→ EXERCISE
In the yield curve forecasting notebook below, which model incorporates mean reversion?

→ TEXT EXCERPT
-.-.-

Introduction
This notebook is part of a series of notebooks which explore Data Science topics in Python:

Bayesian Hyperparameter Tuning in Python
Copulas in Python
Shapley Values in Python
Principle Component Analysis in Python
Interest Rate Modelling in Python
The purpose of this notebook to to develope an yield curve forecasting model that can be leveraged to predict the rance of interest rate yield curve outlooks across the next 12-months (or more). The methodology outlines in this notebook will leverage dimension reduction techniques and stocastic modelling.

Utilizing Principal Component Analysis (PCA) and the Vasicek simulation model proves invaluable in simulating and understanding the complex dynamics of US yield curves. PCA identifies key factors influencing interest rate variations, enabling a more concise representation of yield curve movements. The Vasicek model, incorporating mean reversion, then facilitates the stochastic simulation of future interest rate paths. By integrating PCA-derived principal components into the Vasicek framework, analysts can enhance the granularity of simulations, capturing both systematic factors and the inherent uncertainty in interest rate changes. This combined approach finds applications in risk management, scenario analysis, and portfolio optimization, empowering financial analysts to make more informed decisions by comprehensively simulating the intricate behavior of US yield curves.

Evironment setup

In [None]:
# Import the required packages
import numpy as np
import matplotlib as mpl
import matplotlib.pyplot as plt
import seaborn as sns
import pandas as pd
sns.set_style("white")
from matplotlib.ticker import FuncFormatter

from sklearn.preprocessing import StandardScaler

# Plotly
from plotly.offline import init_notebook_mode, iplot, plot
import plotly as py
init_notebook_mode(connected=True)
import plotly.graph_objs as go

from scipy.optimize import minimize

### Define the colour scheme
c1 = "#173f5f"
c2 = "#20639b"
c3 = "#3caea3"
c4 = "#f6d55c"
c5 = "#ed553b"

custom_palette = [c1, c2, c3, c4, c5]
sns.palplot(sns.color_palette(custom_palette))

# User defined function
def summary(df):
    summ = pd.DataFrame(df.dtypes, columns=['data type'])

-.-.-

→ ENTRIES PROVIDED
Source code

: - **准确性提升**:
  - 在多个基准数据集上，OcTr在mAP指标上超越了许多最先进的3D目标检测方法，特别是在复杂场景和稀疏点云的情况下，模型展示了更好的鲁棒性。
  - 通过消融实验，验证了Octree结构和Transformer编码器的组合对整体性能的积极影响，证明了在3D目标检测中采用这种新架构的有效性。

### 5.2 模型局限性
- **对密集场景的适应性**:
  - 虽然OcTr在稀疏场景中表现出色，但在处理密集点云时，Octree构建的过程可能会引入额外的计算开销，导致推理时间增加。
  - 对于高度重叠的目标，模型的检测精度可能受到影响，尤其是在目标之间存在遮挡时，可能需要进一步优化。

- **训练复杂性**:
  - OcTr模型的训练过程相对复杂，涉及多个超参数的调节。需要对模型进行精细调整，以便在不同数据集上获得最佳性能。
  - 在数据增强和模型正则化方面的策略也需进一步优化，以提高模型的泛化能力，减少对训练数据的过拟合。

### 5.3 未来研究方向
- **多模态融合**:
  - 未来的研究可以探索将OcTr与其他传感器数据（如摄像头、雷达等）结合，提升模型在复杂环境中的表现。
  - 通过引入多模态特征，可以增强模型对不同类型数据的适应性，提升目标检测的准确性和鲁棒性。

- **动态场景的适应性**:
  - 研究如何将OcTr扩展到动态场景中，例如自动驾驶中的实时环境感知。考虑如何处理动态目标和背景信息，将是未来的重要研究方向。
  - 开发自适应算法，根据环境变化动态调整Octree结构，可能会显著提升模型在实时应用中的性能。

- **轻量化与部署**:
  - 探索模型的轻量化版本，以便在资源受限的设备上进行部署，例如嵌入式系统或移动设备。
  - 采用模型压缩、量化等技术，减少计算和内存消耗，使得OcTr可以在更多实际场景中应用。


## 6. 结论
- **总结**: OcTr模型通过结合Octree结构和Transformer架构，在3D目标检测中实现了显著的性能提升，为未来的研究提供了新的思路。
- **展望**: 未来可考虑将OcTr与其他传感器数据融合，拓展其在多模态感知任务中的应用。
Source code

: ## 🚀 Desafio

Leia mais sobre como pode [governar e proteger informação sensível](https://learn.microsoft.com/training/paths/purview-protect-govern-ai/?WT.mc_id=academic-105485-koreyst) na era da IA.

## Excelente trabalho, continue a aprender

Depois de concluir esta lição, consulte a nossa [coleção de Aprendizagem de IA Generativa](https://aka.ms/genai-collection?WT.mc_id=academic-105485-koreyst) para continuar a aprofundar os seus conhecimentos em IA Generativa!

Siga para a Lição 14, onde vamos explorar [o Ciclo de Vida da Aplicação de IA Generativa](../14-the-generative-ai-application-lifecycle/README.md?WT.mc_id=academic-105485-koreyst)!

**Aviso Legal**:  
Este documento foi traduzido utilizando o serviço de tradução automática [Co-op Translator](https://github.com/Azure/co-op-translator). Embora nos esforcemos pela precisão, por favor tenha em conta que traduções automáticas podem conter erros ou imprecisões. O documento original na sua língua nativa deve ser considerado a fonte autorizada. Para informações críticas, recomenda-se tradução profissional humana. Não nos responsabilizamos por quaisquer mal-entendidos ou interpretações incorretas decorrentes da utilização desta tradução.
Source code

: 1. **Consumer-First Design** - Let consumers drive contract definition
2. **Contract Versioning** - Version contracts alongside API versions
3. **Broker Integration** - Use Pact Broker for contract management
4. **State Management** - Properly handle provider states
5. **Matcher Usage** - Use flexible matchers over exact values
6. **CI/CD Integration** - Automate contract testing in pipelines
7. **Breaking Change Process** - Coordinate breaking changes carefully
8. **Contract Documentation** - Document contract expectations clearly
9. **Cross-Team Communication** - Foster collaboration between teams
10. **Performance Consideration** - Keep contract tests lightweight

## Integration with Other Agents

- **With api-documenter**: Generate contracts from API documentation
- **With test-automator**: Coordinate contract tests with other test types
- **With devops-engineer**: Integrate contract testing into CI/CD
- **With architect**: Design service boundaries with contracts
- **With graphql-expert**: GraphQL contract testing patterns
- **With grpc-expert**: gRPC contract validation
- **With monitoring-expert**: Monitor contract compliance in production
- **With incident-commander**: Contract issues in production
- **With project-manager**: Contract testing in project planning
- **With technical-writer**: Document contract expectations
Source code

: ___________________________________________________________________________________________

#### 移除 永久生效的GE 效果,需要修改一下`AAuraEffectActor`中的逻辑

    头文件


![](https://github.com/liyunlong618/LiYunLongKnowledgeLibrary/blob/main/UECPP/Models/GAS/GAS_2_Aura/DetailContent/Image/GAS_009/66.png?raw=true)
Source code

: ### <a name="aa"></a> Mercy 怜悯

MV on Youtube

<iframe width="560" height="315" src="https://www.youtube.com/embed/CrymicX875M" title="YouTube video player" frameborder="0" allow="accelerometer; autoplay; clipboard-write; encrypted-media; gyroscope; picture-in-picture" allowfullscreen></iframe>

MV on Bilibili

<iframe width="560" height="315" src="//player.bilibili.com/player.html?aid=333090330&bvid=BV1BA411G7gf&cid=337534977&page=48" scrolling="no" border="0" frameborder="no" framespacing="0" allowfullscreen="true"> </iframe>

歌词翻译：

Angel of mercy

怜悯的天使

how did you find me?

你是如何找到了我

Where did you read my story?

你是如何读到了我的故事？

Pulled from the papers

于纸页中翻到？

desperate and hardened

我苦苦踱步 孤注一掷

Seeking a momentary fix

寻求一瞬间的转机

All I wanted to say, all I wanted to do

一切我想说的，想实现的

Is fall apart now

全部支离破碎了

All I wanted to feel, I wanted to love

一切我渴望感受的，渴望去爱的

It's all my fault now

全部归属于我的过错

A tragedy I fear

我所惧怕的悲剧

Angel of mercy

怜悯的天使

-.-.-

→ SOLUTION TO THE EXERCISE
The Vasicek model.